What are the limitations?

That’s a very good point. What we would like is to further understand how to optimise the therapy. One of the striking things, however, in the median survival is 14 months or so versus 7-8 months with standard therapy but that’s the median and if you look at the survival curve you actually see a plateau. So 20-30% of patients when you average all dose cohorts, it’s actually better, more like 40% with the higher dose cohorts, but overall 20-30% of patients are surviving past the two year mark. So our two year survival rate is over 20%. This is a disease where you really almost never see a reported two year survival rate. So we think those patients are showing long-term durable remissions and we are hoping to improve that plateau. It’s very similar to what you see with checkpoint inhibitors so we think that’s indication that we are activating anti-tumour immunity which is allowing long-term survival of these patients and what we’d like to do is take that plateau and make it higher and increase the long-term survival of a larger and larger percentage of patients.

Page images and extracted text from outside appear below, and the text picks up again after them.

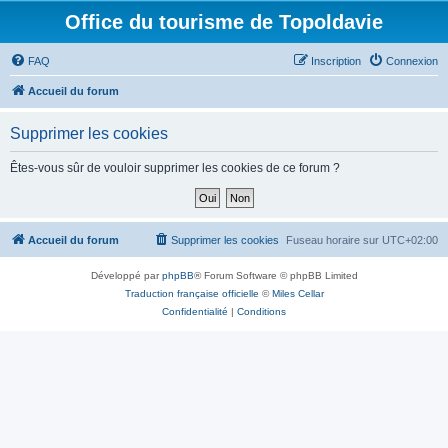
Office du tourisme de Topoldavie
FAQ
Inscription
Connexion
Accueil du forum
Supprimer les cookies
Êtes-vous sûr de vouloir supprimer les cookies de ce forum ?
Accueil du forum
Supprimer les cookies
Fuseau horaire sur
UTC+02:00
Développé par
phpBB
® Forum Software © phpBB Limited
Traduction française officielle
©
Miles Cellar
Confidentialité
|
Conditions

What is your take home message?

We are initiating this large phase II/III clinical trial. This will require 170 patients at multiple trial sites throughout the US, Canada and various other countries that we’re hoping to initiate in. But this is a large effort and so through these interviews and through working with patient groups we would like to try to maximise enrolment in these trials because we think it’s a very promising therapy and we think it will help patients. We’re hoping that patients will enrol on our trial and help with that effort.